- WORK TO BE COMPLETED
All records, exactly as written, minus the pictures: copy them out.
─── MATERIAL PROVIDED
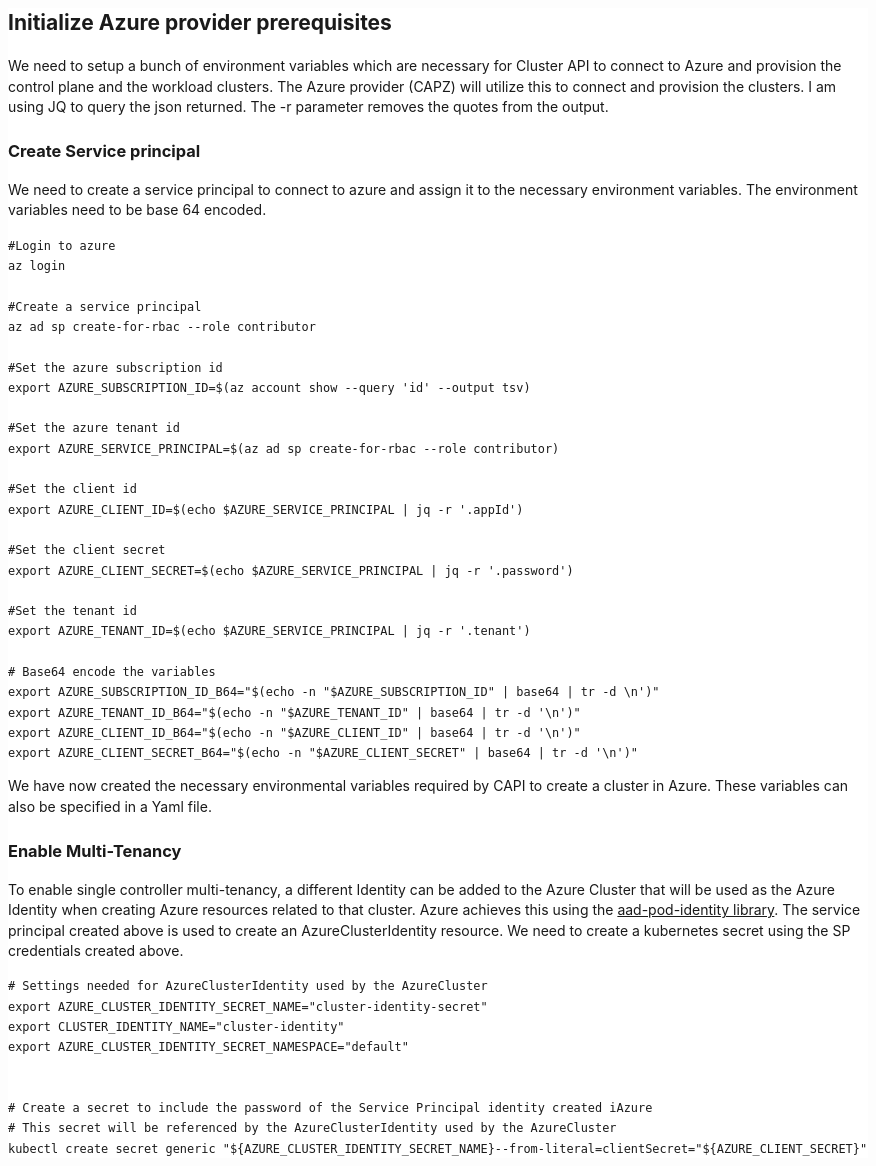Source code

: ## Initialize Azure provider prerequisites

We need to setup a bunch of environment variables which are necessary for Cluster API to connect to Azure and provision the control plane and the workload clusters. The Azure provider (CAPZ) will utilize this to connect and provision the clusters. I am using JQ to query the json returned. The -r parameter removes the quotes from the output.

### Create Service principal

We need to create a service principal to connect to azure and assign it to the necessary environment variables. The environment variables need to be base 64 encoded.

```shell
#Login to azure
az login

#Create a service principal
az ad sp create-for-rbac --role contributor

#Set the azure subscription id
export AZURE_SUBSCRIPTION_ID=$(az account show --query 'id' --output tsv)

#Set the azure tenant id
export AZURE_SERVICE_PRINCIPAL=$(az ad sp create-for-rbac --role contributor)

#Set the client id
export AZURE_CLIENT_ID=$(echo $AZURE_SERVICE_PRINCIPAL | jq -r '.appId') 

#Set the client secret
export AZURE_CLIENT_SECRET=$(echo $AZURE_SERVICE_PRINCIPAL | jq -r '.password')

#Set the tenant id
export AZURE_TENANT_ID=$(echo $AZURE_SERVICE_PRINCIPAL | jq -r '.tenant')

# Base64 encode the variables
export AZURE_SUBSCRIPTION_ID_B64="$(echo -n "$AZURE_SUBSCRIPTION_ID" | base64 | tr -d \n')"
export AZURE_TENANT_ID_B64="$(echo -n "$AZURE_TENANT_ID" | base64 | tr -d '\n')"
export AZURE_CLIENT_ID_B64="$(echo -n "$AZURE_CLIENT_ID" | base64 | tr -d '\n')"
export AZURE_CLIENT_SECRET_B64="$(echo -n "$AZURE_CLIENT_SECRET" | base64 | tr -d '\n')"
```

We have now created the necessary environmental variables required by CAPI to create a cluster in Azure. These variables can also be specified in a Yaml file.

### Enable Multi-Tenancy

To enable single controller multi-tenancy, a different Identity can be added to the Azure Cluster that will be used as the Azure Identity when creating Azure resources related to that cluster. Azure achieves this using the [aad-pod-identity library](https://azure.github.io/aad-pod-identity/). The service principal created above is used to create an AzureClusterIdentity resource. We need to create a kubernetes secret using the SP credentials created above.

```shell
# Settings needed for AzureClusterIdentity used by the AzureCluster
export AZURE_CLUSTER_IDENTITY_SECRET_NAME="cluster-identity-secret"
export CLUSTER_IDENTITY_NAME="cluster-identity"
export AZURE_CLUSTER_IDENTITY_SECRET_NAMESPACE="default"


# Create a secret to include the password of the Service Principal identity created iAzure
# This secret will be referenced by the AzureClusterIdentity used by the AzureCluster
kubectl create secret generic "${AZURE_CLUSTER_IDENTITY_SECRET_NAME}--from-literal=clientSecret="${AZURE_CLIENT_SECRET}"
```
──────
- EXERCISE RESPONSE
Source code

: ## Initialize Azure provider prerequisites

We need to setup a bunch of environment variables which are necessary for Cluster API to connect to Azure and provision the control plane and the workload clusters. The Azure provider (CAPZ) will utilize this to connect and provision the clusters. I am using JQ to query the json returned. The -r parameter removes the quotes from the output.

### Create Service principal

We need to create a service principal to connect to azure and assign it to the necessary environment variables. The environment variables need to be base 64 encoded.

```shell
#Login to azure
az login

#Create a service principal
az ad sp create-for-rbac --role contributor

#Set the azure subscription id
export AZURE_SUBSCRIPTION_ID=$(az account show --query 'id' --output tsv)

#Set the azure tenant id
export AZURE_SERVICE_PRINCIPAL=$(az ad sp create-for-rbac --role contributor)

#Set the client id
export AZURE_CLIENT_ID=$(echo $AZURE_SERVICE_PRINCIPAL | jq -r '.appId') 

#Set the client secret
export AZURE_CLIENT_SECRET=$(echo $AZURE_SERVICE_PRINCIPAL | jq -r '.password')

#Set the tenant id
export AZURE_TENANT_ID=$(echo $AZURE_SERVICE_PRINCIPAL | jq -r '.tenant')

# Base64 encode the variables
export AZURE_SUBSCRIPTION_ID_B64="$(echo -n "$AZURE_SUBSCRIPTION_ID" | base64 | tr -d \n')"
export AZURE_TENANT_ID_B64="$(echo -n "$AZURE_TENANT_ID" | base64 | tr -d '\n')"
export AZURE_CLIENT_ID_B64="$(echo -n "$AZURE_CLIENT_ID" | base64 | tr -d '\n')"
export AZURE_CLIENT_SECRET_B64="$(echo -n "$AZURE_CLIENT_SECRET" | base64 | tr -d '\n')"
```

We have now created the necessary environmental variables required by CAPI to create a cluster in Azure. These variables can also be specified in a Yaml file.

### Enable Multi-Tenancy

To enable single controller multi-tenancy, a different Identity can be added to the Azure Cluster that will be used as the Azure Identity when creating Azure resources related to that cluster. Azure achieves this using the [aad-pod-identity library](https://azure.github.io/aad-pod-identity/). The service principal created above is used to create an AzureClusterIdentity resource. We need to create a kubernetes secret using the SP credentials created above.

```shell
# Settings needed for AzureClusterIdentity used by the AzureCluster
export AZURE_CLUSTER_IDENTITY_SECRET_NAME="cluster-identity-secret"
export CLUSTER_IDENTITY_NAME="cluster-identity"
export AZURE_CLUSTER_IDENTITY_SECRET_NAMESPACE="default"


# Create a secret to include the password of the Service Principal identity created iAzure
# This secret will be referenced by the AzureClusterIdentity used by the AzureCluster
kubectl create secret generic "${AZURE_CLUSTER_IDENTITY_SECRET_NAME}--from-literal=clientSecret="${AZURE_CLIENT_SECRET}"
```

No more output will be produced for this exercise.